**REQUEST**
Reproduce the data below in full and exclude every picture.

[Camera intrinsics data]
--- START ---
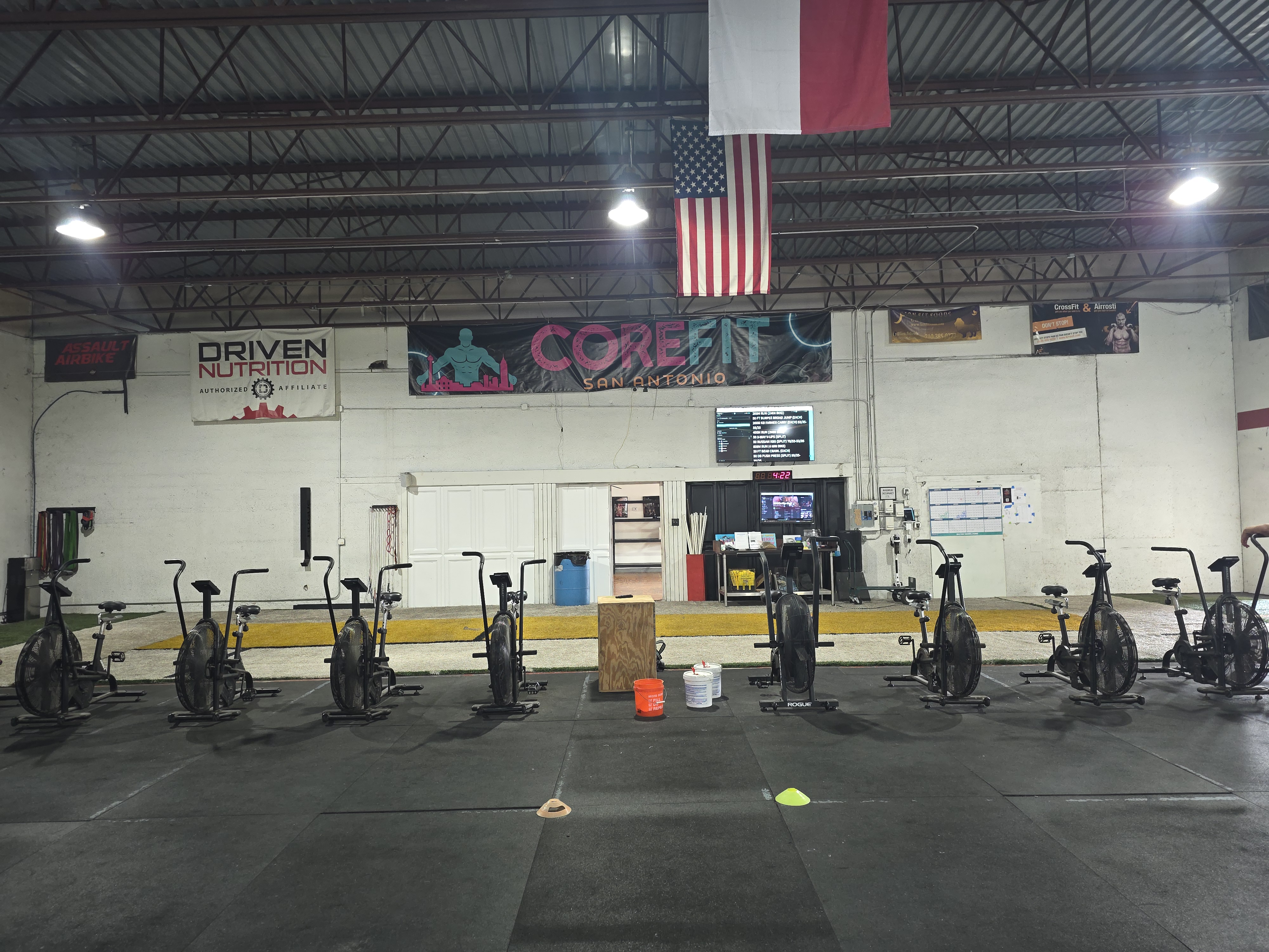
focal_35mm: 23
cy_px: 476
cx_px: 634
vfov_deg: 58.9
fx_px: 843
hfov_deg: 73.9
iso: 125
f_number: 1.7
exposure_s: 1/12
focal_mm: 6.25
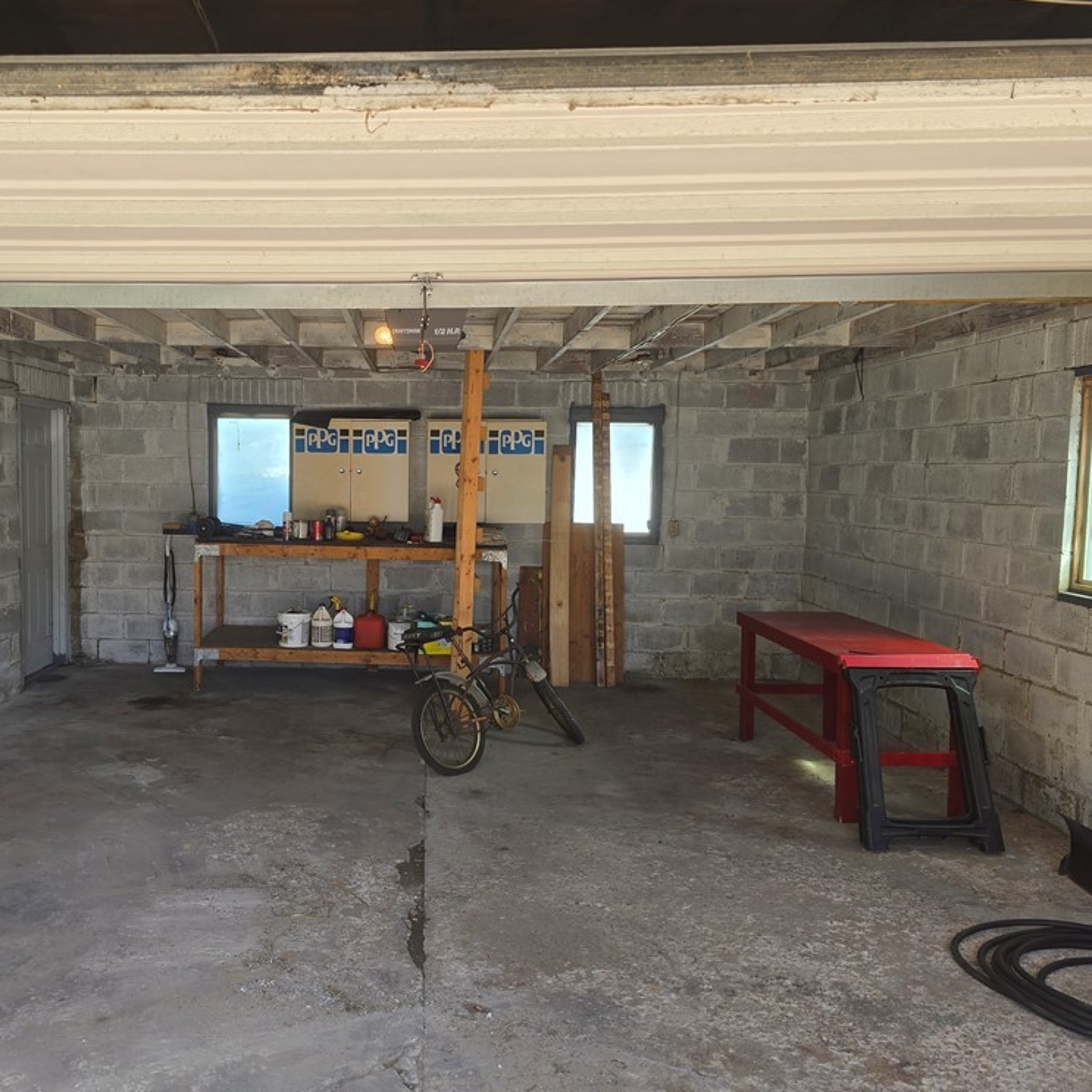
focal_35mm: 28
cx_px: 363
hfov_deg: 56.1
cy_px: 551
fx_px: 999
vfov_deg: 57.3
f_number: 1.7
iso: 16
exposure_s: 1/180
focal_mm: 6.3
--- END ---
**ANSWER BOX**
focal_35mm: 23
cy_px: 476
cx_px: 634
vfov_deg: 58.9
fx_px: 843
hfov_deg: 73.9
iso: 125
f_number: 1.7
exposure_s: 1/12
focal_mm: 6.25
focal_35mm: 28
cx_px: 363
hfov_deg: 56.1
cy_px: 551
fx_px: 999
vfov_deg: 57.3
f_number: 1.7
iso: 16
exposure_s: 1/180
focal_mm: 6.3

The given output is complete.